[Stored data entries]
######

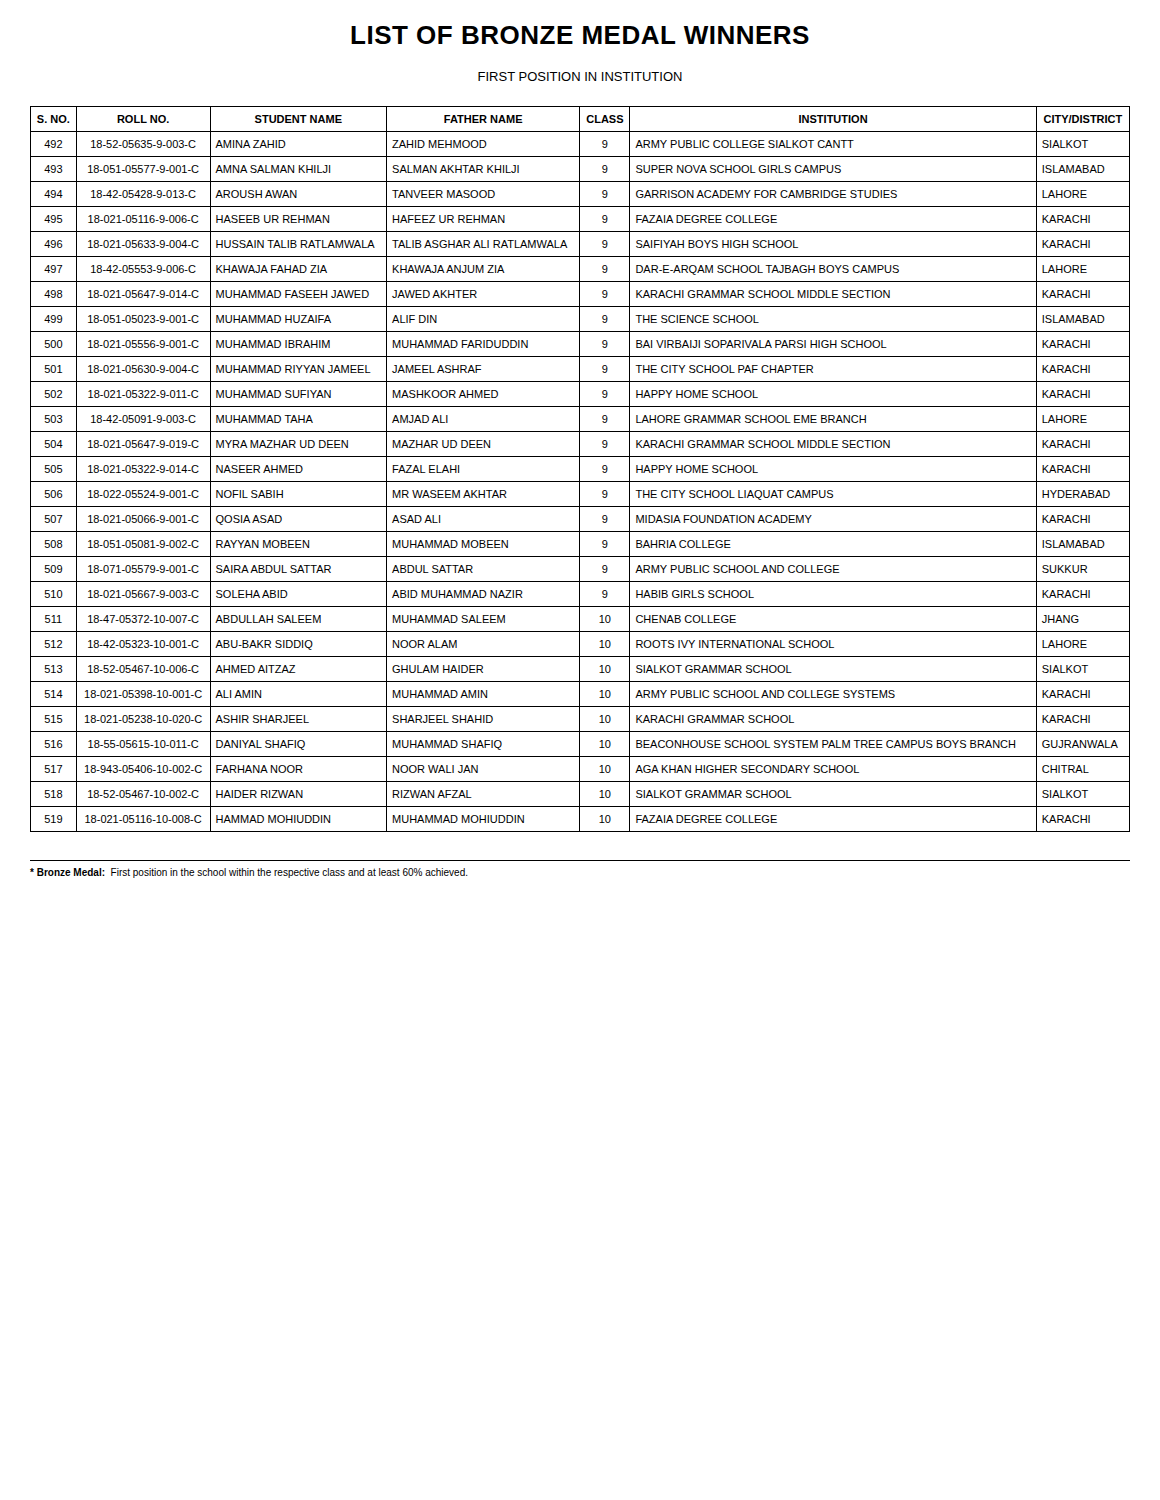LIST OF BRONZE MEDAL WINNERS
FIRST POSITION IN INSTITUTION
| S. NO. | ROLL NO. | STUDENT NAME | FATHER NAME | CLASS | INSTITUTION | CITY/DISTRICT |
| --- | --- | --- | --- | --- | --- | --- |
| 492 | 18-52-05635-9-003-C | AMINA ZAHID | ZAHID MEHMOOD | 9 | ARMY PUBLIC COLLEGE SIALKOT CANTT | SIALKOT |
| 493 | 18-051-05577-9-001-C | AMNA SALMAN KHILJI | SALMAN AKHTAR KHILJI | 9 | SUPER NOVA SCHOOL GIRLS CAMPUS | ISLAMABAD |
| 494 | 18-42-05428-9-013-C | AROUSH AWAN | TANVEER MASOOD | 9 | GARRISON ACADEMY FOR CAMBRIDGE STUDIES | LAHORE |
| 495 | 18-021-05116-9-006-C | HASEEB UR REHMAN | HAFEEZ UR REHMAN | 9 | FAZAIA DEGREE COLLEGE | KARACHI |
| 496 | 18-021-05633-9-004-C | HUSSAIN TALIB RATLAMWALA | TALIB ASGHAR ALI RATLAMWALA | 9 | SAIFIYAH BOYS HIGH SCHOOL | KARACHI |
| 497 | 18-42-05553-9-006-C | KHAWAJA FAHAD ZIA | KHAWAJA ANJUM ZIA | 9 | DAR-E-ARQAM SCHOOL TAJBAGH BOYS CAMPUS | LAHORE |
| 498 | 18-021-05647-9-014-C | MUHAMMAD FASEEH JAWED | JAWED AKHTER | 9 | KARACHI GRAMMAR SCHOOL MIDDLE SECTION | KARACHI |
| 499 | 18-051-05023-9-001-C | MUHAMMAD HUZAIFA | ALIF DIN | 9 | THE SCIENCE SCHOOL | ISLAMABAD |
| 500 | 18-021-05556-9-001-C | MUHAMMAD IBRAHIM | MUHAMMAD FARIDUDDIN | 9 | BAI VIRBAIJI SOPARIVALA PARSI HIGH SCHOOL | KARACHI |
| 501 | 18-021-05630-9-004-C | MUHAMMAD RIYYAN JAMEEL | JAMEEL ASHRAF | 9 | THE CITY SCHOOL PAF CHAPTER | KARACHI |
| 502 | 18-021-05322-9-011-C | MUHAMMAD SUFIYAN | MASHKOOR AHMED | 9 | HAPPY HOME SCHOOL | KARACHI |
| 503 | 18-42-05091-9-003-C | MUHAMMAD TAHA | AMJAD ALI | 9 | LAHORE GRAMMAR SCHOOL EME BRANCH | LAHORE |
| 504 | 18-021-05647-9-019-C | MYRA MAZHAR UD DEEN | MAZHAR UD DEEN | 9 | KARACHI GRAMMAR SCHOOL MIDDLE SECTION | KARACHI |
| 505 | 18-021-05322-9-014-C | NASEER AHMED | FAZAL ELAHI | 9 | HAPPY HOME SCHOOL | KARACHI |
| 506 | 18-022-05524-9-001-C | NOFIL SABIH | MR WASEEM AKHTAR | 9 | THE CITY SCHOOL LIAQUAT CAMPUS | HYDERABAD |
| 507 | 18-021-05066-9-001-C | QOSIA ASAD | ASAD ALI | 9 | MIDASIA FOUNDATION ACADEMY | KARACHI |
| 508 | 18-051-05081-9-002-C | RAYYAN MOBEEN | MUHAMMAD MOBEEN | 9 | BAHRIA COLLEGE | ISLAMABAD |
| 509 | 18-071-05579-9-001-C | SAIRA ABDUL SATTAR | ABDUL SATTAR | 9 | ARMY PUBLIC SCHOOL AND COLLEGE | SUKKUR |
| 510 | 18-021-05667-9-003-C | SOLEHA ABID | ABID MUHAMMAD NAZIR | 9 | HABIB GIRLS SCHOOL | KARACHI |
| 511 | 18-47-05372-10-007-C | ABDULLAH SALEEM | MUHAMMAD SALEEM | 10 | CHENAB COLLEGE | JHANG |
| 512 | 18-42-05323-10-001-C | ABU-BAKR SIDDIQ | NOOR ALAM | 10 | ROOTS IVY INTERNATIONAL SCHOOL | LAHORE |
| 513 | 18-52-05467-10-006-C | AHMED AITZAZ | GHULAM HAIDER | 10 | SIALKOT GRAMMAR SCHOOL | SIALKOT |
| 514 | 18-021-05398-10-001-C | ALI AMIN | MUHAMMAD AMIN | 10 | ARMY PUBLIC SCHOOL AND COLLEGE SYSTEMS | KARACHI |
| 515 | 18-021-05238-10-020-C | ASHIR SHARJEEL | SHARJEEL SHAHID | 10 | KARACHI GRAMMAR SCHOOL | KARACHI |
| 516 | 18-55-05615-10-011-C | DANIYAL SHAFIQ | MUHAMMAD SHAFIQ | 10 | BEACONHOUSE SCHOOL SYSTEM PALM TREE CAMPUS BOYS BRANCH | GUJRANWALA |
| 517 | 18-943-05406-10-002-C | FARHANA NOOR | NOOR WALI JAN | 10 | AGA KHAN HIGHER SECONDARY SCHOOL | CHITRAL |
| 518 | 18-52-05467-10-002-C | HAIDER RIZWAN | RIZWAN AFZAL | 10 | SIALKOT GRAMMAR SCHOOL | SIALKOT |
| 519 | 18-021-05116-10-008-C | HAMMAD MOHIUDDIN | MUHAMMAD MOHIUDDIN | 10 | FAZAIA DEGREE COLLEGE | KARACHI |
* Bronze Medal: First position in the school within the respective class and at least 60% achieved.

######

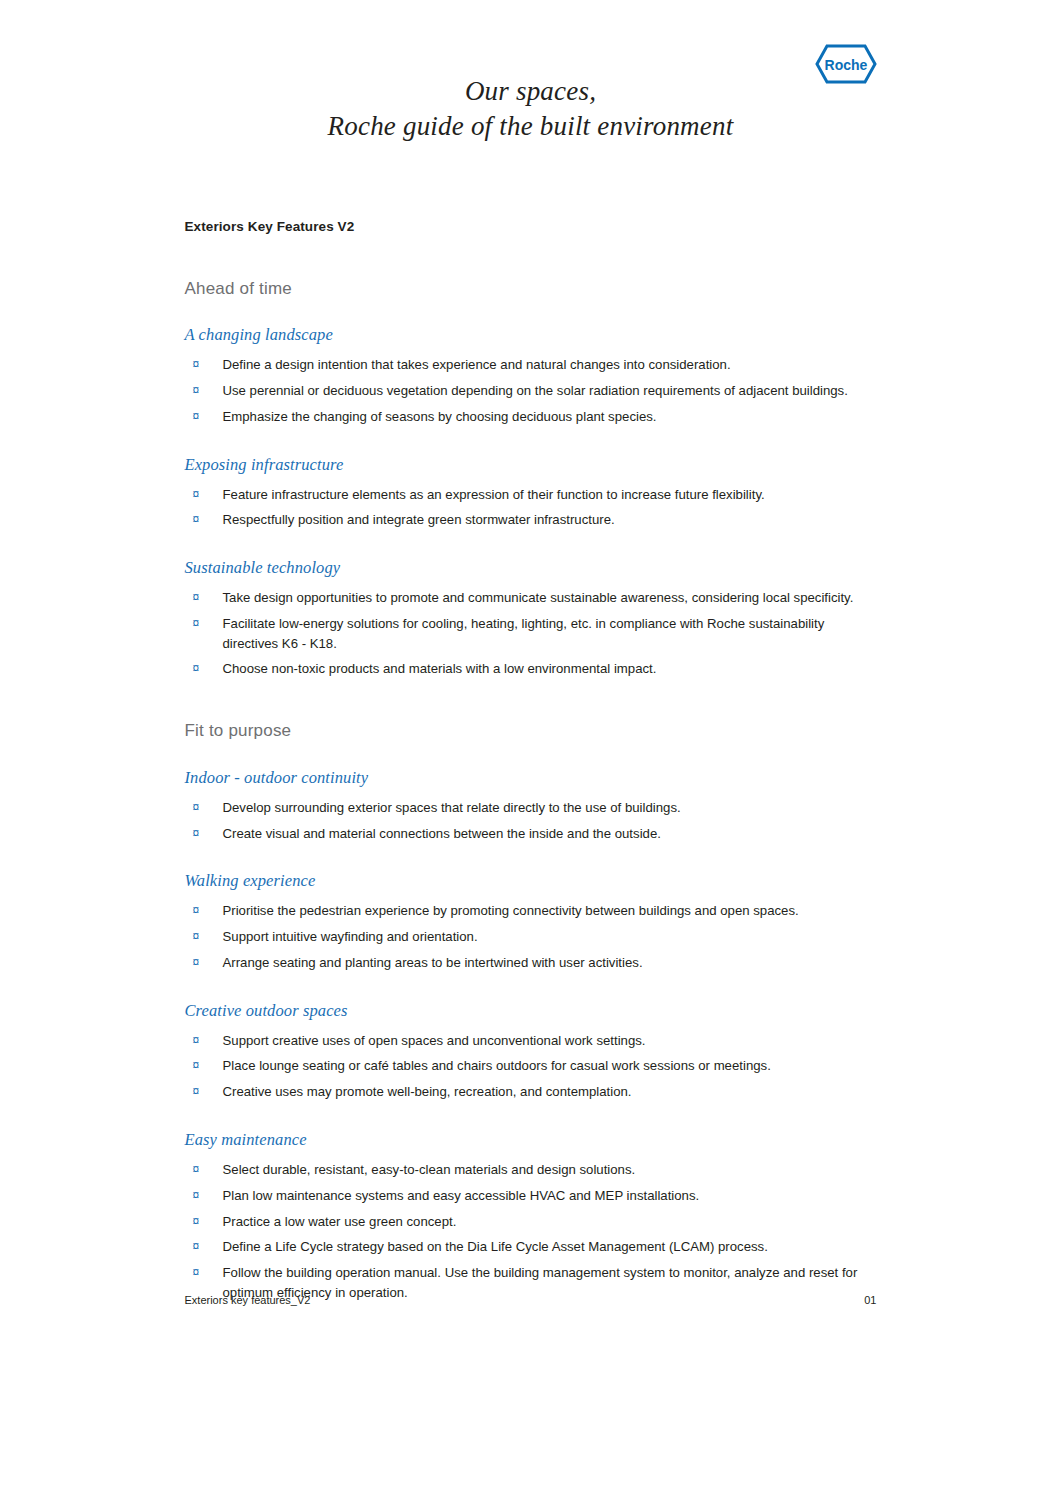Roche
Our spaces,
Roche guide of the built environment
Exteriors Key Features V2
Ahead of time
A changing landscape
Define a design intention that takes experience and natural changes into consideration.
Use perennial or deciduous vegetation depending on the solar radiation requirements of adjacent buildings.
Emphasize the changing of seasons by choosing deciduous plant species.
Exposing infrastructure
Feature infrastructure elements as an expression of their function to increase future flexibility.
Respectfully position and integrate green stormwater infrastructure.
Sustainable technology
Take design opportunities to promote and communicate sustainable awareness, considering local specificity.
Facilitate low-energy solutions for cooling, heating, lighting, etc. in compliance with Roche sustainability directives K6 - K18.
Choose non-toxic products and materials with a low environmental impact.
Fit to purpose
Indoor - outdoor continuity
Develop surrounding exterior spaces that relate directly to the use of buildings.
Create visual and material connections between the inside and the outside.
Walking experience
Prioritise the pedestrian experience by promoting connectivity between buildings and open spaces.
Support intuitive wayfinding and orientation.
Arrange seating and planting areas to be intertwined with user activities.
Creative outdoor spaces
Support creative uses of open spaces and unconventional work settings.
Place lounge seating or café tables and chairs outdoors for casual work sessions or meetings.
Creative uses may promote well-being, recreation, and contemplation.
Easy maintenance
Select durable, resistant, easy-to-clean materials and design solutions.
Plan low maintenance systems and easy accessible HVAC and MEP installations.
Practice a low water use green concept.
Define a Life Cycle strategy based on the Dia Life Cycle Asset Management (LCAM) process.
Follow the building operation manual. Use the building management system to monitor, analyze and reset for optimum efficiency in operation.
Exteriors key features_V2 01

######

_WORK REQUEST_
Starting with the line with "Define a Life" above and going on through the line with "Exteriors key features_V2 01", transcribe every line exactly, both ends included, and add nothing.

_RESULT OF THE EXERCISE_
Define a Life Cycle strategy based on the Dia Life Cycle Asset Management (LCAM) process.
Follow the building operation manual. Use the building management system to monitor, analyze and reset for optimum efficiency in operation.
Exteriors key features_V2 01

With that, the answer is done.